UC Davis administrators believe Cooperative Extension specialists should be full-fledged members of the Academic Senate so they can receive the same rights and salary increases as other faculty members in their departments.

The public support from the administration at UC Davis, where the majority of the 140 UC specialists work, follows a summer recommendation for membership from a systemwide task force and a 93-31 ballot vote by specialists in support of pursuing the idea.

These academics, who do research and outreach education as part of the national land-grant college mission established by Congress in 1860, have been excluded from the UC Academic Senate since 1920.

At issue are several privileges that senate membership brings, not the least of which is benefiting from the governor's pledge to increase senate faculty salaries over the next three years to reach parity among UC's peer institutions.

In addition, senate membership provides the right to have principal investigator status, allows specialists to apply for grants without asking for special permission, gives automatic eligibility for campus administrative positions such as departmental chairs and eligibility for campus Committee on Research funding, and allows full participation in graduate student education and training. However, at the Davis campus, specialists have been granted a blanket principal-investigator status.

At a December brown-bag briefing, Chancellor Larry Vanderhoef spoke about the issue of making the specialist faculty members of the Academic Senate.

"We feel we should recognize that, because across the country they are recognized [as members of the academic senate], the same should happen here," he said. However, Vanderhoef pointed out that the decision concerning senate membership must be decided by the ladder-rank faculty in the Academic Senate throughout the UC system. "We're putting this issue on the radar screen of the senate," said Carol Tomlinson-Keasey, vice provost for academic planning and personnel. "All around the country, specialists are members of their senates. We are an aberration in this regard."

According to a report submitted this summer to Tomlinson-Keasey's office by the Cooperative Extension Specialists' Task Force, specialists should be included in the senate for three reasons:

Despite the enthusiasm by many specialists for a change in their university status, the longtime quest for equality faces a major hurdle in the senate.
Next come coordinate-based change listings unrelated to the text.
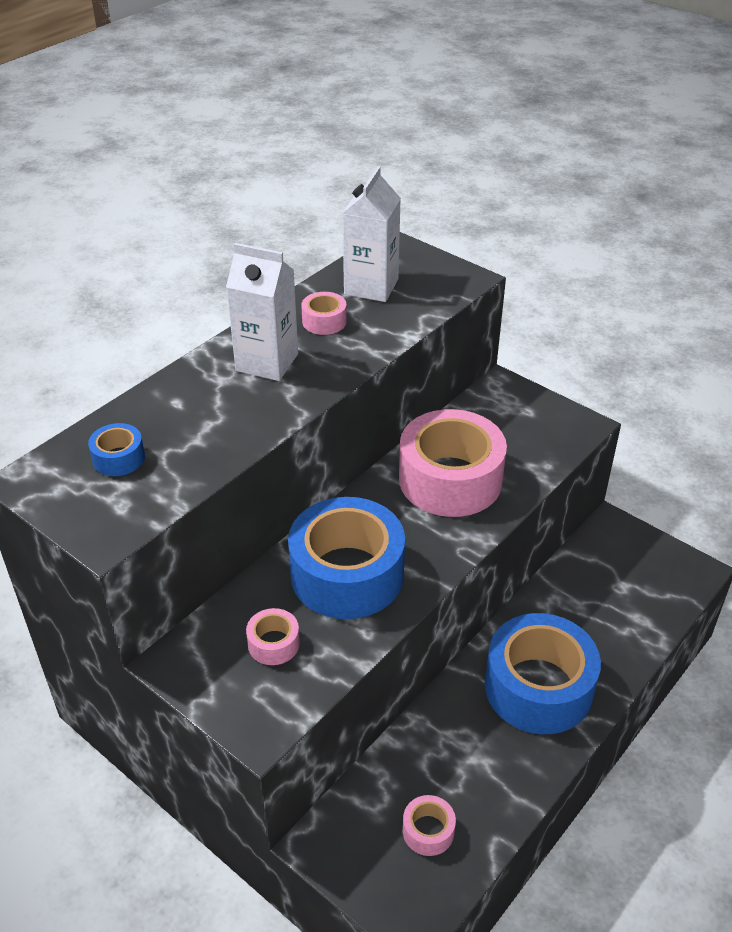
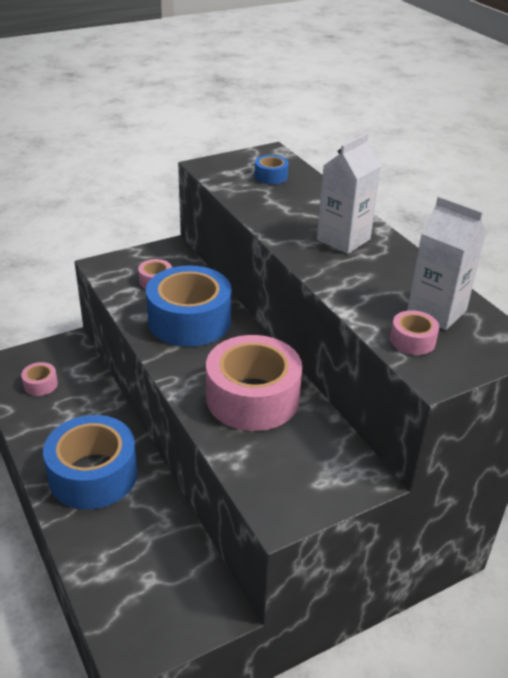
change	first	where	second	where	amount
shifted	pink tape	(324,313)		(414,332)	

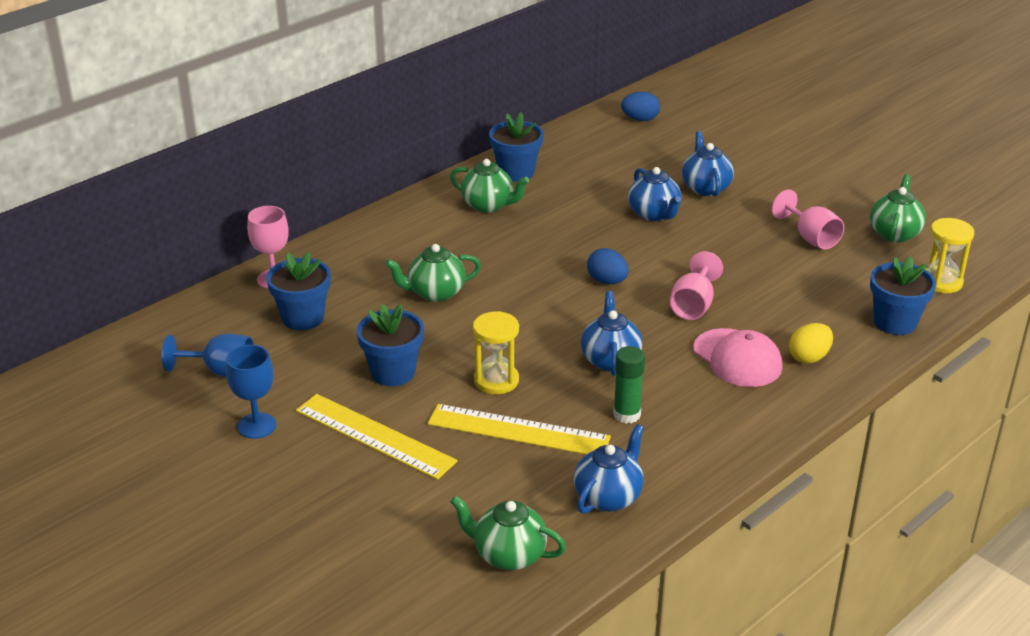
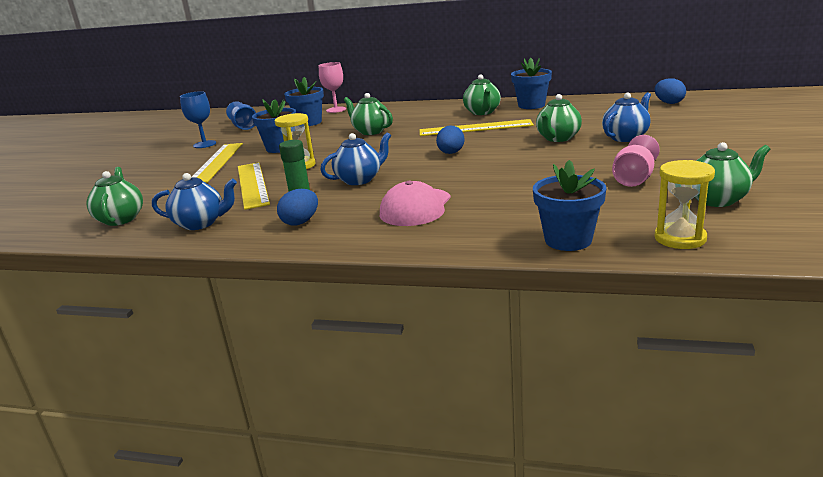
change	first	where	second	where	amount
new			blue egg	(297,207)	
new			yellow ruler	(477,127)	
repainted	blue teapot	(654,194)	green teapot	(559,118)	
gone	pink goblet	(696,285)			
gone	yellow egg	(811,343)			

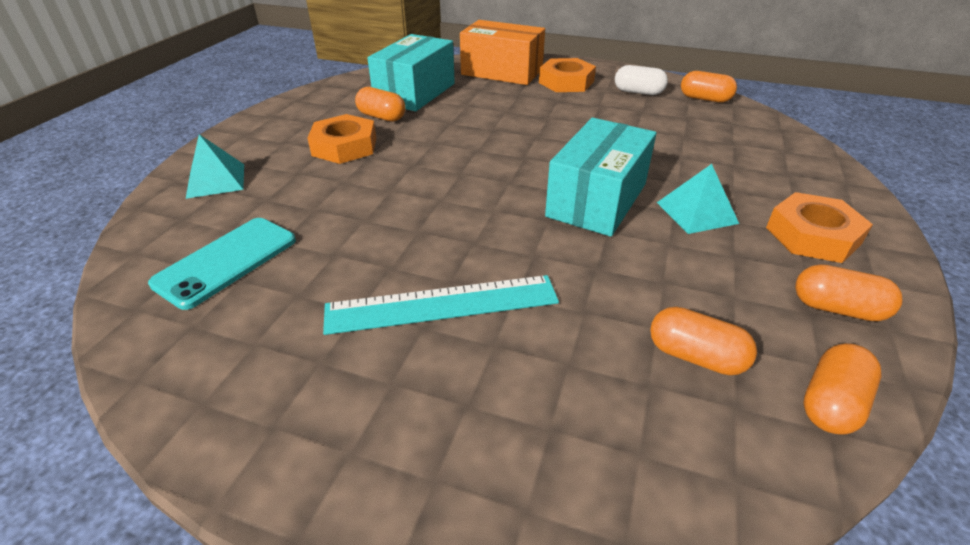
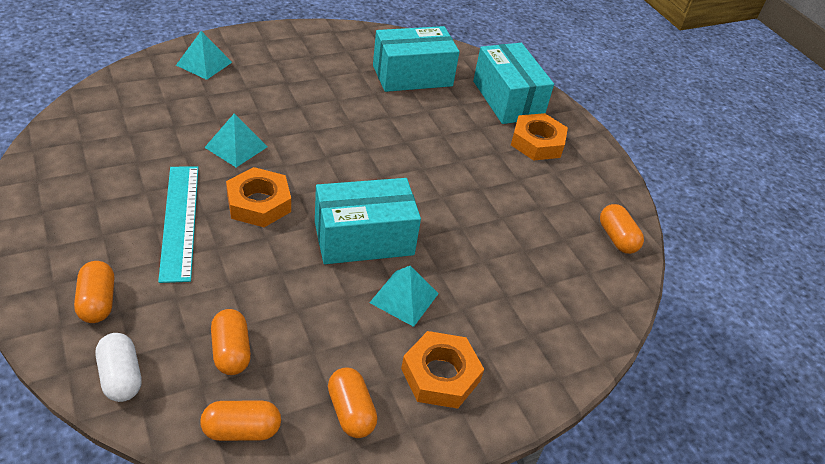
change	first	where	second	where	amount
shifted	orange capsule	(380,104)		(94,292)	
shifted	white capsule	(641,80)		(118,367)	
rotated	turquoise ruler	(441,305)		(178,224)	45 degrees clockwise
new			turquoise pyramid	(235,141)	
shifted	orange nut	(341,139)		(258,197)	
repainted	orange box	(502,52)	turquoise box	(513,83)	
gone	turquoise phone	(222,264)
The UC Academic Council, which represents campus academic senates, is reluctant to recommend the specialists for senate membership, reported Jessica Utts, vice chair of the Davis Division of the Academic Senate.

That's because faculty leaders worry the decision "might open a Pandora's box" for requests of similar membership from other non-senate academics, such as some faculty members in UC medical centers, Utts said. In recent years, more than 100 clinicians in the medical school and 30 diagnosticians in the California Veterinary Diagnostic Laboratory were admitted to the senate.

According to the Cooperative Extension Specialists final report, "The members of the task force agreed that the functions of these two groups of faculty were not qualitatively different from the outreach education and applied research role of Cooperative Extension specialists."

The council decided against recommending membership for specialists at its November meeting after a lengthy discussion. However, at Utts' urging, the group asked the University Committee for Academic Personnel, as well as the divisions at UC Berkeley, Davis and Riverside to look at how the Cooperative Extension faculty can be integrated into their departments.

"The issue isn't closed; it's just back at the campuses," Utts said. If the Davis senate were to advocate membership for its 93 specialists, she believes the systemwide faculty leaders would be willing to reopen the issue.

UC Davis specialists, who are housed in about 20 departments in the College of Agricultural and Environmental Sciences, represent the vast majority of their group in the UC system. The Riverside and Berkeley campuses employ fewer than 20 specialists on each of their campuses.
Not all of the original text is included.